Federal Transport Minister Anthony Albanese talks of "parliamentary scrutiny" when it comes to governments’ ability to hike the amount you

Federal Transport Minister Anthony Albanese talks of “parliamentary scrutiny” when it comes to governments’ ability to hike the amount you pay for road access if and when they choose. Nothing could be further from the truth.

The Government is spinning its latest amendments — designed to end a parliamentary filibuster which leaves pricing changes applied inconsistently under the federal and ACT schemes — as a win for the transport industry. In fact, the situation is even worse.

Industry was concerned the Government would apply an automatic indexation to the fuel excise, which would have seen fuel tax rise in January every year regardless of road use and infrastructure investment.

Instead, the Government intends to amend the excise “by regulation”. When it chooses, under a formula it won’t reveal.

Parliament can’t debate regulation, only block it. If the Government has the numbers in the Senate higher charges sail through. That is more money for treasury coffers with no obligation to return it to the road on which it was collected.

To call that scrutiny insults the transport industry, which signs a blank cheque every year for billions of dollars in access fees. It’s underhanded and unfair.

This Government had promised more. Indeed, transport ministers across all jurisdictions welcomed a Productivity Commission report into road and rail pricing that strongly recommended a more transparent process for collecting road user charges and a stronger link between revenue and infrastructure investment.

Ministers were left burnt by the last round of pricing regulations which were knocked on the head largely because they failed to make a logical and transparent case for higher transport costs. Albanese hasn’t learnt the lesson.

The industry’s response has not been unreasonable. Groups like the Australian Trucking Association (ATA) accept operators need to pay more as the road task increases and governments spend more on the infrastructure network. But the ATA rightly asked to know just what operators are getting for their buck.
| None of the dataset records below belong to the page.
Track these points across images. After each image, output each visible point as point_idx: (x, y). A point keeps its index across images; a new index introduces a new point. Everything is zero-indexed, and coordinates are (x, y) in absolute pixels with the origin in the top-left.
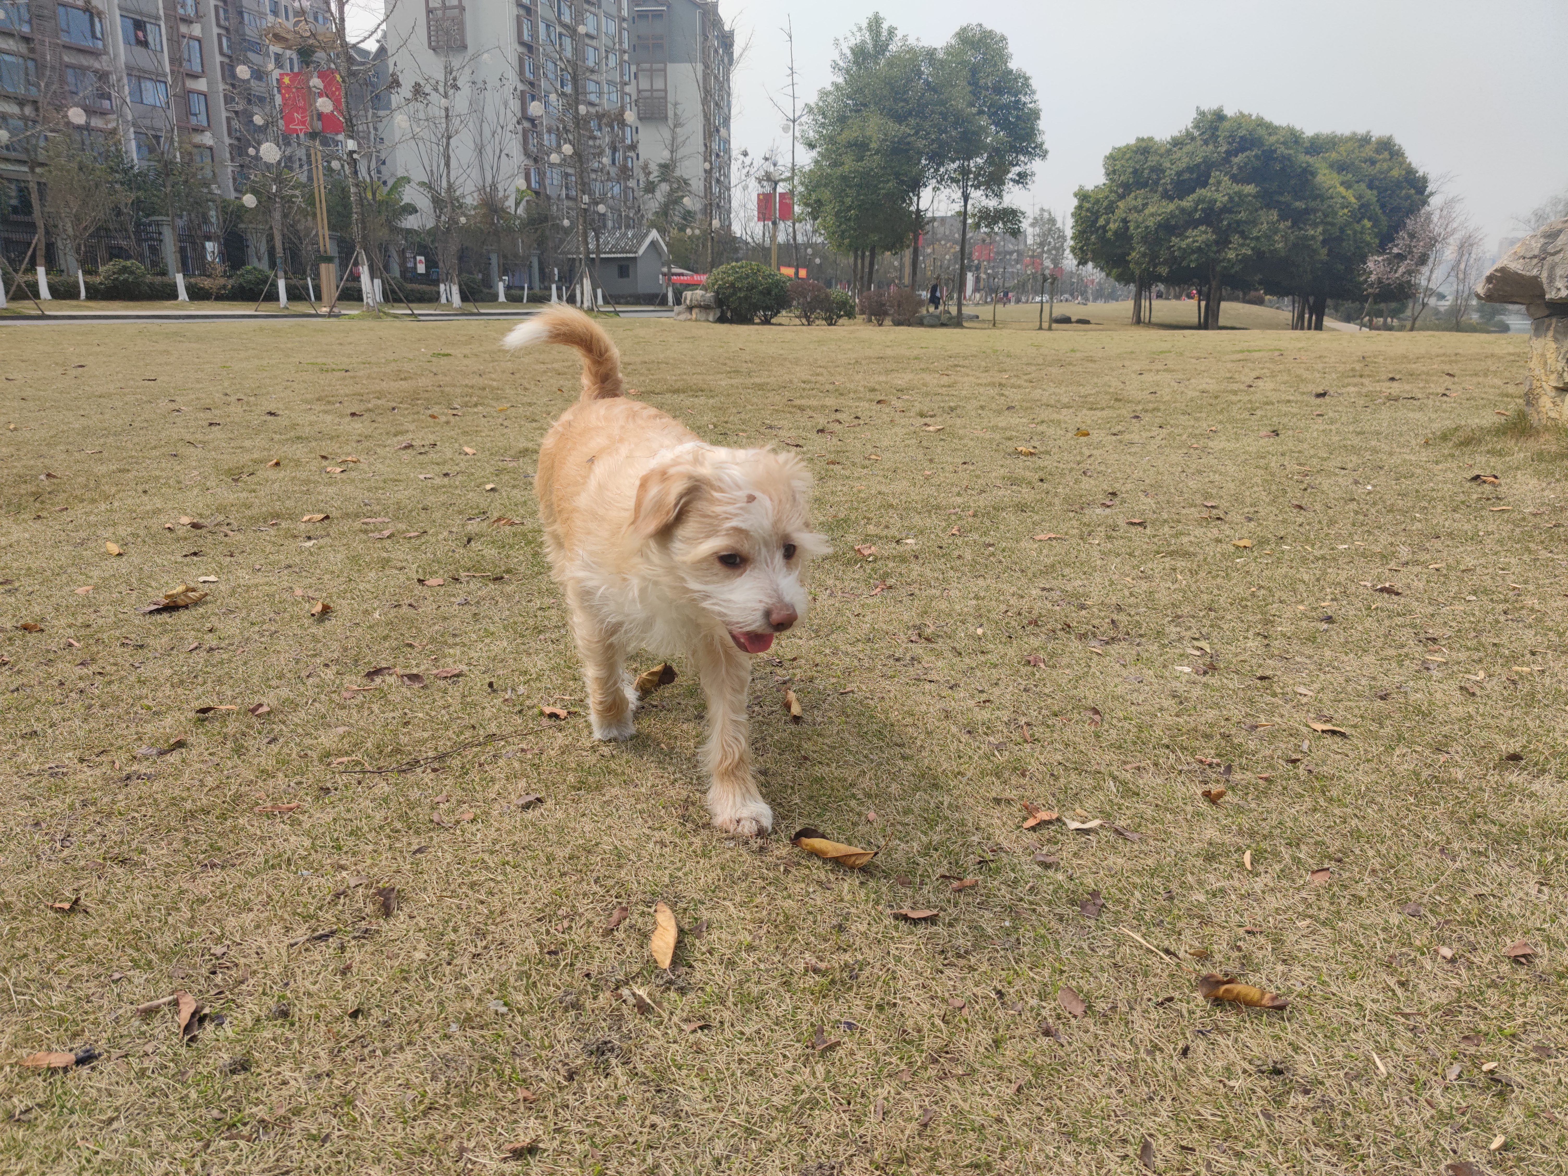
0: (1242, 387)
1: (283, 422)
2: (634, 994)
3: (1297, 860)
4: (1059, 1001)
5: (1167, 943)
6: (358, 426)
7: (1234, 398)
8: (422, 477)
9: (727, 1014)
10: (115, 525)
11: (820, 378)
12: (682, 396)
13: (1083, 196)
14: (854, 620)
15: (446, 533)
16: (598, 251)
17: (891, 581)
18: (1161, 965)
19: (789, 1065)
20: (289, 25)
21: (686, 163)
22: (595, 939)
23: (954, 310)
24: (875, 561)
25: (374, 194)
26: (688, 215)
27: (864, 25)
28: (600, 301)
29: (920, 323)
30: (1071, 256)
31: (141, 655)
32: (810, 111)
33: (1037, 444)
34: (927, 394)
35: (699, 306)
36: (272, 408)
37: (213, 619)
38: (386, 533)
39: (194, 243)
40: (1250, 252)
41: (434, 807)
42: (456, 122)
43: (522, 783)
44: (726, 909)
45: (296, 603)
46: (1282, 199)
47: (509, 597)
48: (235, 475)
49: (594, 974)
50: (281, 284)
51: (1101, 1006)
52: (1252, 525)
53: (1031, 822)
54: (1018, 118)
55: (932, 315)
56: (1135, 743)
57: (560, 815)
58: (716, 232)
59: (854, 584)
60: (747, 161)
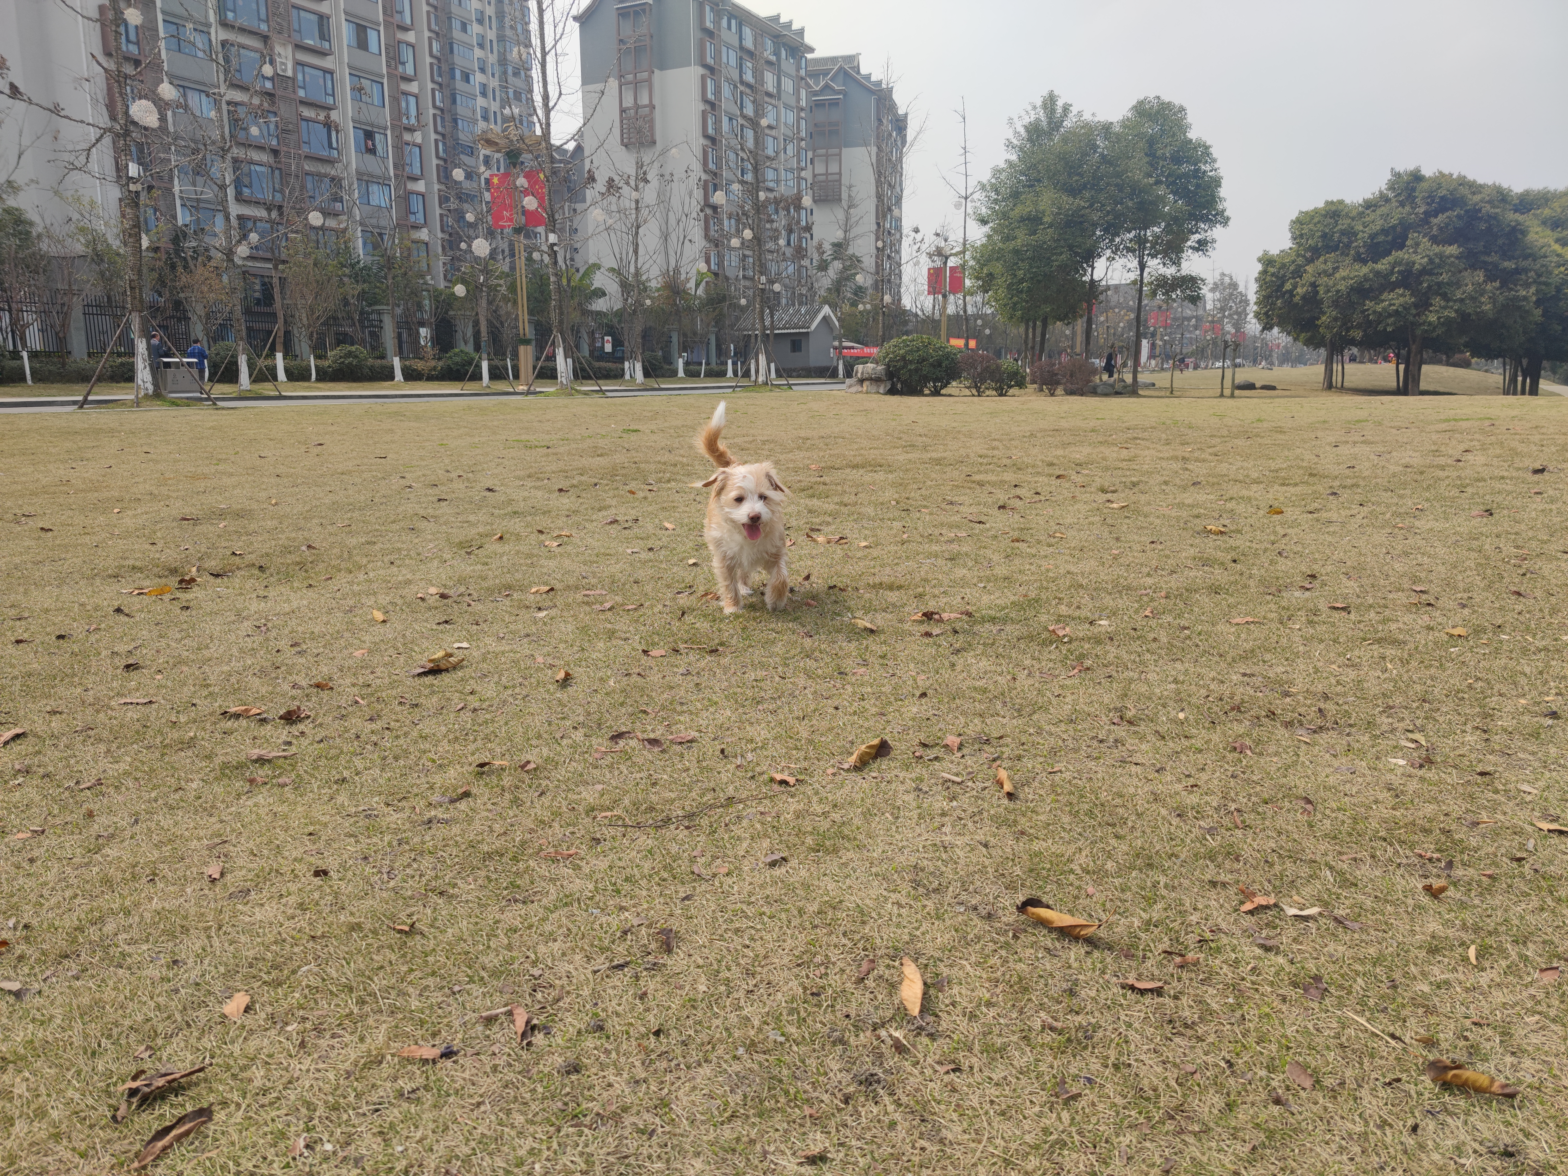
0: (1449, 461)
1: (499, 497)
2: (890, 1036)
3: (1525, 959)
4: (1288, 1074)
5: (1392, 1029)
6: (566, 502)
7: (1441, 474)
8: (629, 551)
9: (974, 1060)
10: (375, 593)
11: (996, 452)
12: (861, 471)
13: (1267, 261)
14: (1054, 701)
15: (660, 607)
16: (773, 327)
17: (1088, 663)
18: (1386, 1047)
19: (1037, 1109)
20: (498, 129)
21: (860, 242)
22: (849, 985)
23: (1128, 378)
24: (1070, 642)
25: (569, 281)
26: (859, 291)
27: (1039, 103)
28: (773, 375)
29: (1094, 392)
30: (1254, 321)
31: (417, 714)
32: (983, 187)
33: (1227, 522)
34: (1107, 469)
35: (870, 379)
36: (489, 484)
37: (472, 682)
38: (607, 605)
39: (410, 329)
40: (1453, 315)
41: (693, 860)
42: (644, 212)
43: (766, 843)
44: (962, 968)
45: (539, 669)
46: (1489, 259)
47: (726, 669)
48: (468, 548)
49: (853, 1014)
50: (485, 365)
51: (1329, 1082)
52: (1466, 611)
53: (1249, 906)
54: (1198, 186)
55: (1105, 384)
56: (1350, 835)
57: (803, 873)
58: (887, 306)
59: (1051, 665)
60: (919, 237)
That remains entirely unclear.

The deal the ATA put on the table was fair: we’ll pay our way, but you’ll live up to your end of the bargain and build the necessary rest area facilities on the national network to provide a safer workplace for the increased rent.

There’s the suggestion the Government was unfairly wedged on the issue. Try being wedged between complying with fatigue laws (and keeping your job) and not having anywhere to pull up.

Not only is there no obligation on behalf of the Government to build the facilities so necessary to comply with fatigue regulations it supports, there remains no responsibility to base its pricing decisions on anything other than whim.

Not the amount and types of vehicles on the road. Not the damage they do and the share of maintenance they’re responsible for. Not the amount of money governments are actually investing in building and repairing highways. Not the mysterious mathematics of any revenue-hungry government of the day.

The fundamental flaw with the current pricing model is, really, nobody understands it. Infrastructure investment figures from jurisdictions were apples-and-oranges stuff; the estimates on road use and the damage certain vehicles do to certain roads are rubbery at best.

Now Albanese wants to add yet another layer of cloaked confusion. He should again go back to the drawing board.